Aber auch hier kommt es auf die Einzelheiten an. Es ist sehr entscheidend, wie die Freistellung vom Arbeitgeber erklärt wird:
- Variante 1: Hinweis darauf, dass anderweitiger Verdienst mitgeteilt werden muss bedeutet Anrechnung ja, dafür aber Verzicht auf vertragliches Wettbewerbsverbot.
- Variante 2: Hinweis, dass anderweitiger Verdienst nicht mitgeteilt werden muss bedeutet Anrechnung nein, dafür aber kein Verzicht auf das vertragliche Wettbewerbsverbot.
Worauf sollten Arbeitnehmer bei einer Freistellung achten?
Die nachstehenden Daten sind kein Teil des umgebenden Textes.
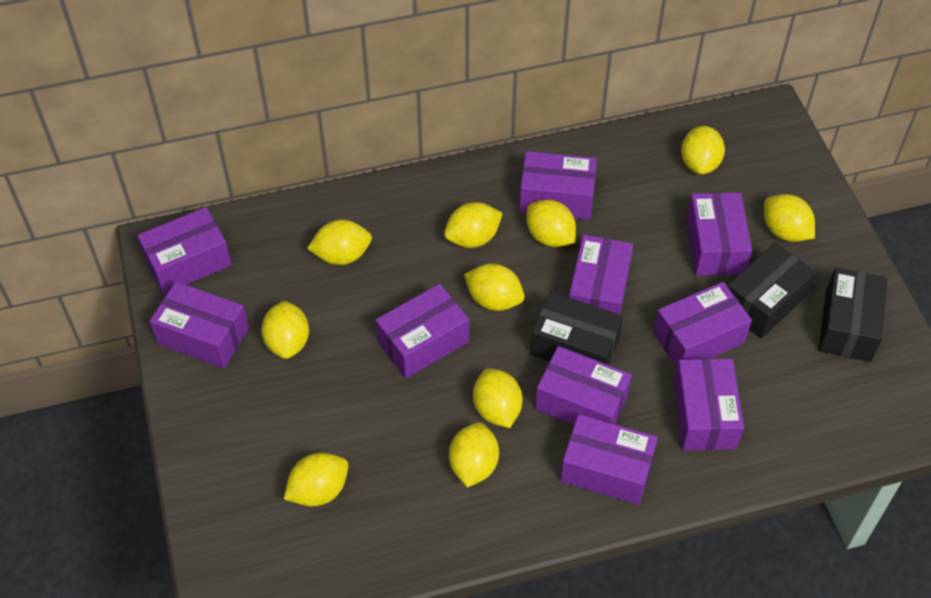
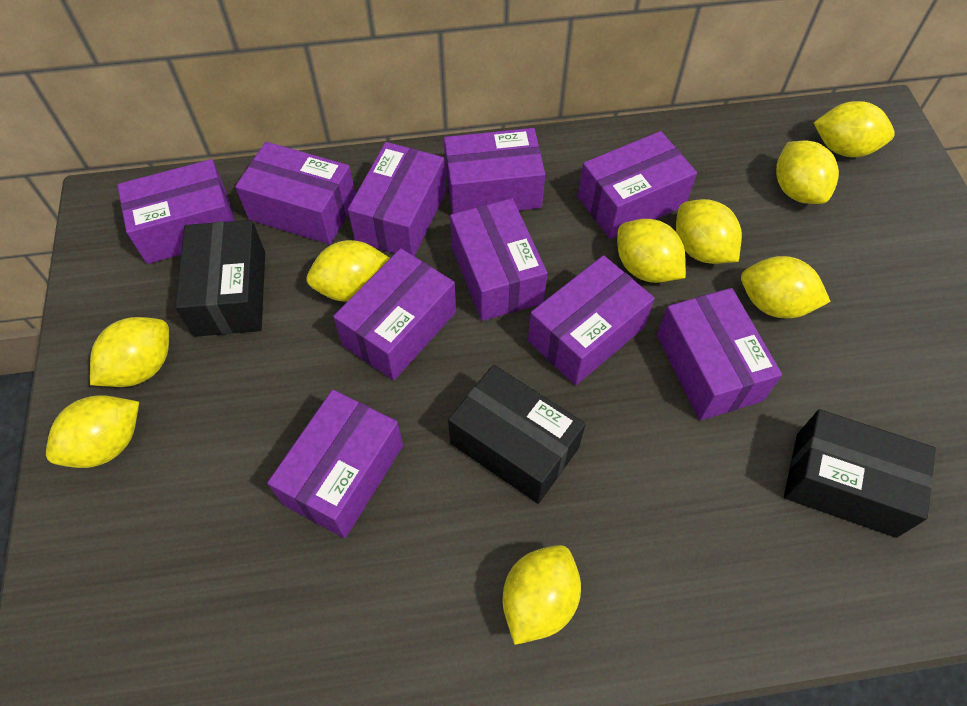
yellow lemon: 10 -> 9

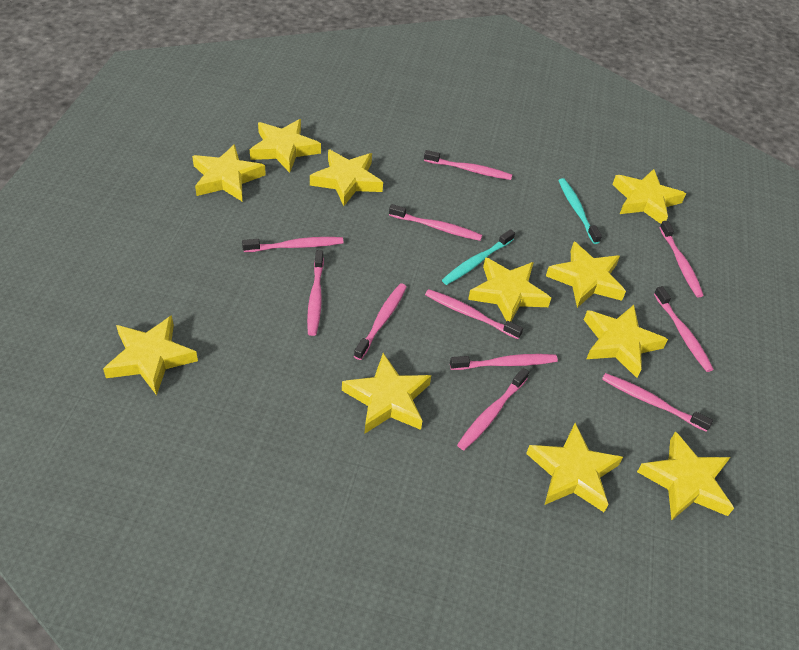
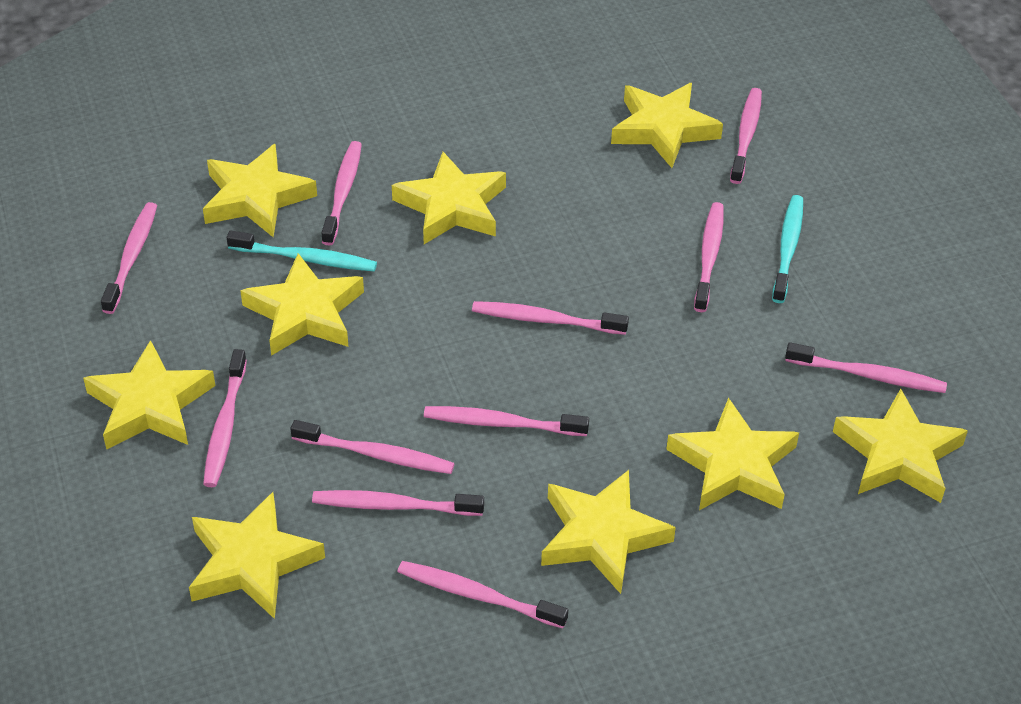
yellow star: 11 -> 9

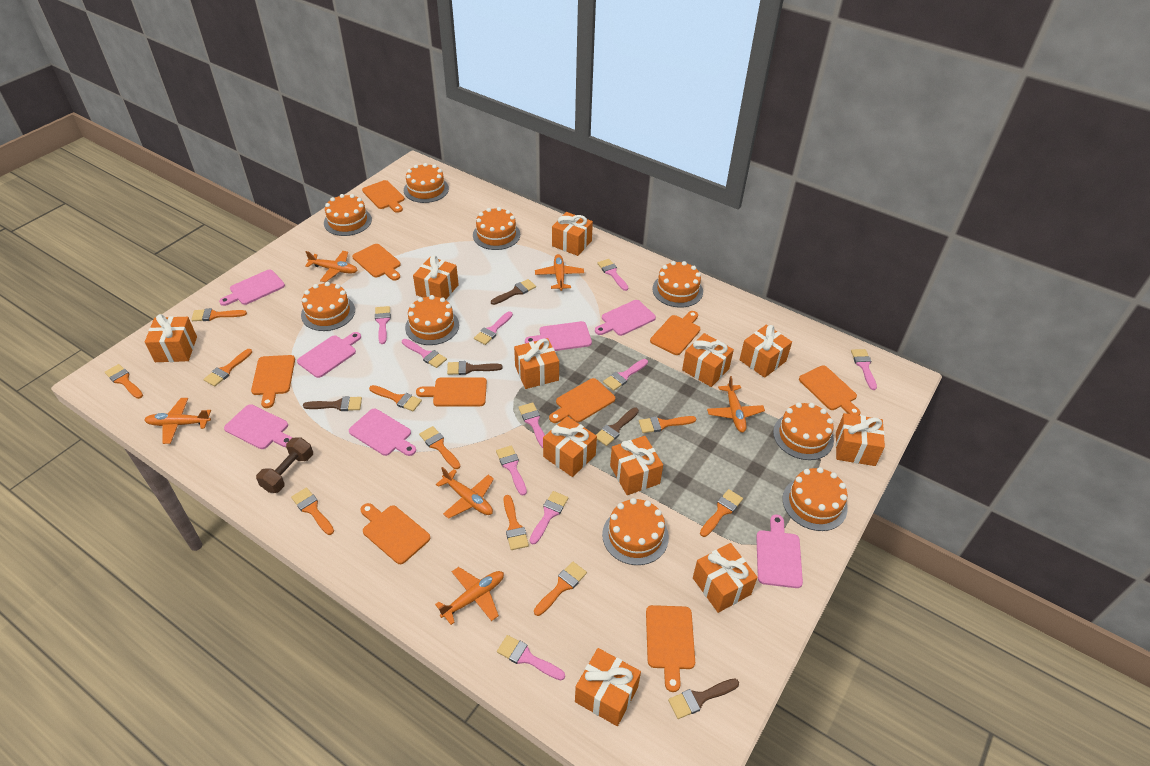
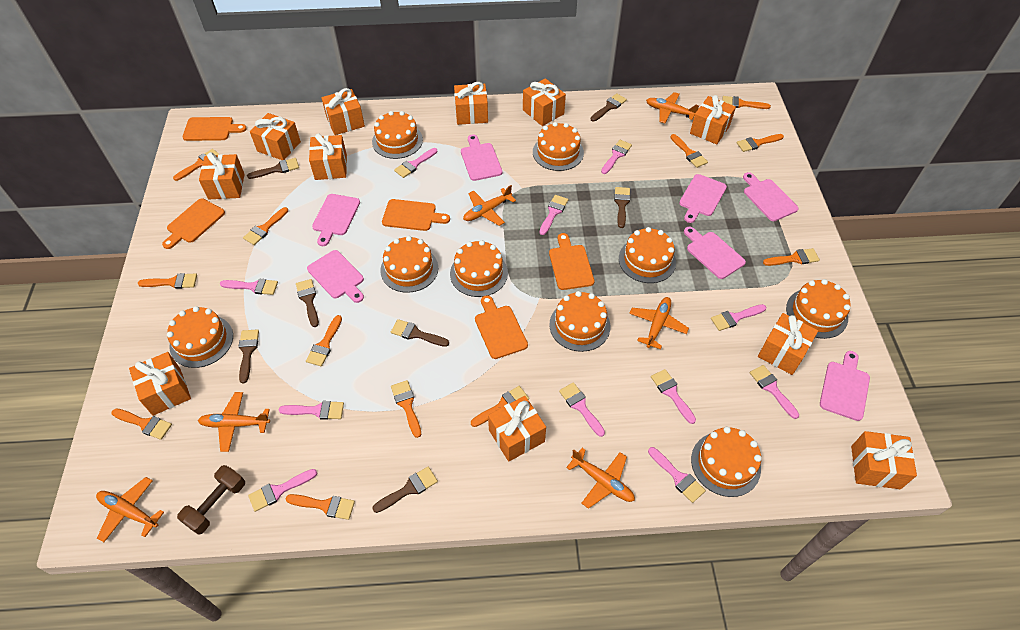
brown brush: 5 -> 7
orange brush: 10 -> 12
orange cutting board: 9 -> 5
pink brush: 10 -> 11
Wichtig ist mit dem Arbeitgeber zu klären, ob die Freistellung widerruflich oder unwiderruflich erklärt wird, denn oftmals geht das aus der Freistellungserklärung nicht eindeutig hervor. Weiterhin sollte man während der Freistellung „nicht einfach so“ ein Arbeitsverhältnis bei der Konkurrenz eingehen, denn das könnte einen Verstoß gegen das vertragliche Wettbewerbsverbot darstellen. In Beendigungssituationen, also z.B. beim Aushandeln eines Aufhebungsvertrages oder auch im Rahmen von Vergleichsverhandlungen ist es daher sehr wichtig entsprechende Regelungen aufzunehmen, sodass Klarheit besteht.